Gladiolus, also known as sword lily, a perennial bulbous flower that belongs to the Iradaceae family, produces tall spikes with multiple, large blossoms. It can add height and color to any flower bedding or arrangements. Its showy blossoms come in various hues. According to University of Arizona, gladioli (plural) come in four types--winter blooming species and hybrids, summer blooming species, nanus or butterfly hybrids and modern summer blooming hybrids.
Winter Blooming Species and Hybrids
Winter blooming gladioli are smaller in comparison to the popular grandiflora hybrids. Gladiolus tristis, also known as ever- flowering gladiolus, is a winter blooming gladioli that originated from Africa. A monocot, G. tristis grows up to 2 feet tall, with leaves measuring up to 18 inches long. Its strongly fragrant flowers are white or light yellow, measuring up to 2.7 inches long and appearing on small, slender stalks. Typically, G. tristis have four to six buds per spike that bloom with intensely fragrant smell and can cross-pollinate with other species. Watering frequently during active growth will prevent G. tristis from going dormant; drought can stress and prevent flowering. G. caeruleus, G. carneus, G. huttonii, G. watsonius and G. trichonemifolius are some examples of other winter blooming gladioli.
Summer Blooming Species
An example of summer-blooming African species is Gladiolus dalenii, the main hybridizer of many summer blooming gladioli. G. dalenii grows up to 15.7 high and 1.4 inches in diameter. Leaf blades measure up to 3.9 inches long and produce foliage leaves after flowering on separate shoots. Approximately 5 to 12 flowered spikes appear during the blooming period. Flowers have yellow markings on the three lower tepal’s lower half or yellow to greenish with red to brown streaks on the upper tepals. G. dalenii prefers moist habitats, but can also show up in dry habitats that have shorter wet seasons. Other examples of summer blooming gladioli species are G. cruentus, G. oppositiflorus, G. papilio and G. saundersii.
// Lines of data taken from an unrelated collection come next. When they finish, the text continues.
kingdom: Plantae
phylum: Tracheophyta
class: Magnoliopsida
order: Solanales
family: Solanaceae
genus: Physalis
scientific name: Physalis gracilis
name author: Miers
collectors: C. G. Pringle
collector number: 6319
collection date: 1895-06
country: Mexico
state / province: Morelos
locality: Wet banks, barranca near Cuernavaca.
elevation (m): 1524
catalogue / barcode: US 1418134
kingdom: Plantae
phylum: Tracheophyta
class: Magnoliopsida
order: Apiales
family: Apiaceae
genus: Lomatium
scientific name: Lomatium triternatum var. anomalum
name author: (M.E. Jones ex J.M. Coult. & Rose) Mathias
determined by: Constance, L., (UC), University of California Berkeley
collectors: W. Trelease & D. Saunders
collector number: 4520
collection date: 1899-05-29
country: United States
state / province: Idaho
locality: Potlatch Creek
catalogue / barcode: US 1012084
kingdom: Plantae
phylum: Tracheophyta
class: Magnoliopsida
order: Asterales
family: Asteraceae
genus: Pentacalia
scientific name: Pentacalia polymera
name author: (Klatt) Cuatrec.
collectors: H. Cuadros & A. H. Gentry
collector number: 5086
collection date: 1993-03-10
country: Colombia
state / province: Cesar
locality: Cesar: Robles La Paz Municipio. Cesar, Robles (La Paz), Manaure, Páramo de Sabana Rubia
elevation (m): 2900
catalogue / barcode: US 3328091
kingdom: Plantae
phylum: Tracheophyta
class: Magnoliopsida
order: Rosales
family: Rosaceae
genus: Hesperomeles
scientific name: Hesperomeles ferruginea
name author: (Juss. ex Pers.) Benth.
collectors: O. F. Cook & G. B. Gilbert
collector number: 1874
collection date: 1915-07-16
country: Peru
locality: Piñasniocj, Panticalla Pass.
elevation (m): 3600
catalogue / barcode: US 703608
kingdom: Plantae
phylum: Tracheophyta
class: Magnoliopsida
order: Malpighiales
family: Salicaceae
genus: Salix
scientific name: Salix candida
Also known as butterfly gladioli or winter-hardy gladioli, nanus hybrids are popular commercial gladioli commonly sold in catalogs and garden centers. These gladioli are hardy to USDA Hardiness Zone 4 after overwintering in the ground. Nanus hybrids resulted from cross-breeding the summer and winter blooming species together. They are disease-resistant.
In contrast to the blotch pattern in modern summer blooming gladioli hybrids, nanus hybrids come in various colors ranging from white, pink, salmon and red with conspicuous darts of color on the upper petals. The color of the flower is in strong contrast with the rest of the plant and tends to look like a butterfly, hence, the name Butterfly Glads. About 12 buds appear on each spike. Examples of nanus hybrids are G. colvillei, G. nanus and G. hybrid.
Modern Summer Blooming Hybrids
Compared to the summer blooming species gladioli, modern blooming hybrids or Grandiflora are larger in flower and spike size. They can produce up to 40 buds. A stalk can hold up to 10 or more 5.5 inches wide open flowers. Modern summer blooming hybrid gladioli have flowers in various colors, such as pure white to almost jet black, and come with heavily textured flowers and ruffled petals. The most common colors are pink, salmon, reds, golden yellow and purple.
Summer and winter blooming species, including G. cardinalis, G. cruentes, G. oppositiflorus, G. papilio, and G. saundersii, lead to the creation of the modern Grandiflora hybrids.